▸ **Task goal**: Each entry below must be repeated exactly. Leave the pictures out of it.

Provided records START

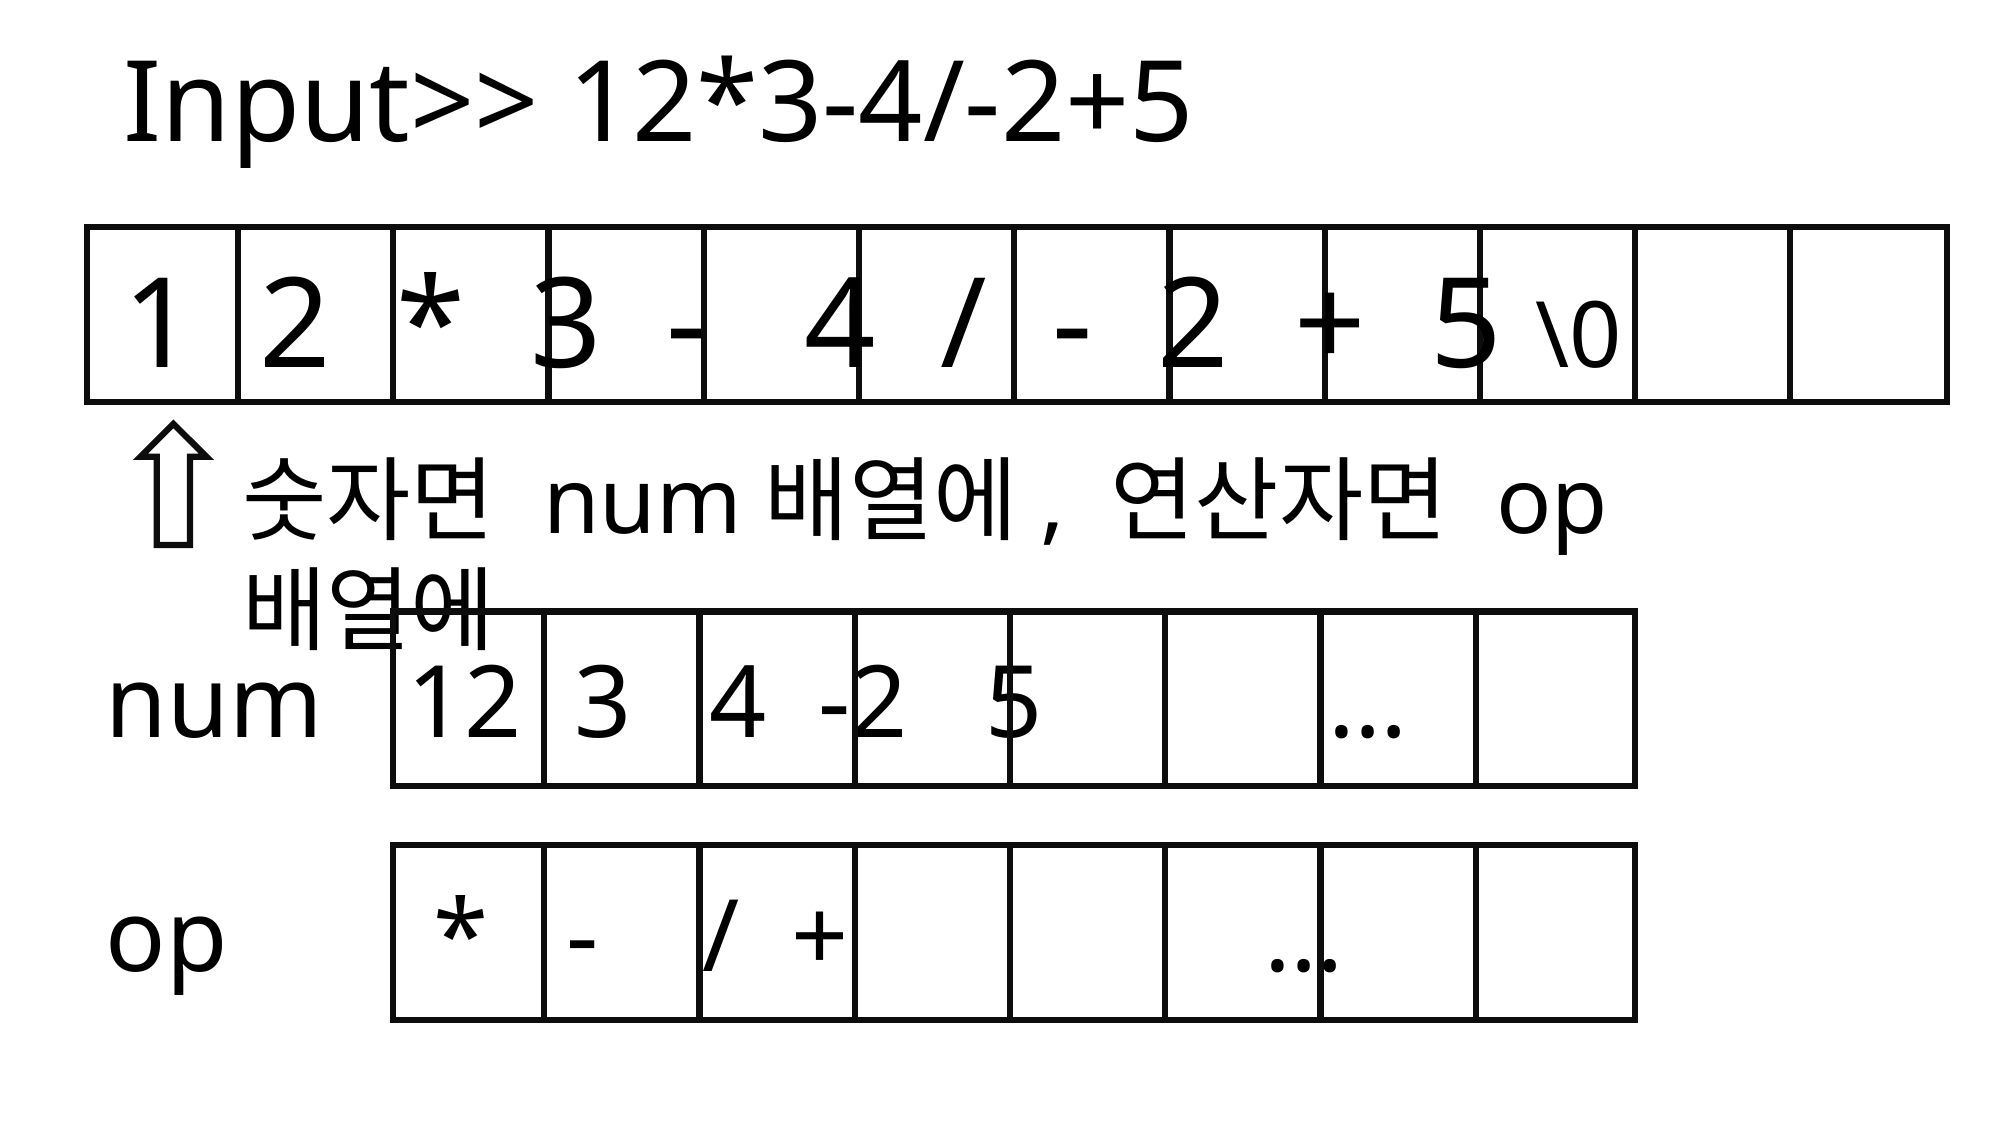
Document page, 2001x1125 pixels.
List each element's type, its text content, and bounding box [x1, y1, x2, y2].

text_box [137, 422, 209, 546]
text_box 숫자면 num배열에, 연산자면 op배열에 [227, 434, 1869, 669]
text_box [90, 611, 1636, 1020]
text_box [87, 227, 1948, 402]
text_box Input>> 12*3-4/-2+5 [108, 21, 1513, 171]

Provided records END

▸ **Solution**:
Document page, 2001x1125 pixels.
List each element's type, its text content, and bounding box [x1, y1, x2, y2].

text_box [137, 422, 209, 546]
text_box 숫자면 num배열에, 연산자면 op배열에 [227, 434, 1869, 669]
text_box [90, 611, 1636, 1020]
text_box [87, 227, 1948, 402]
text_box Input>> 12*3-4/-2+5 [108, 21, 1513, 171]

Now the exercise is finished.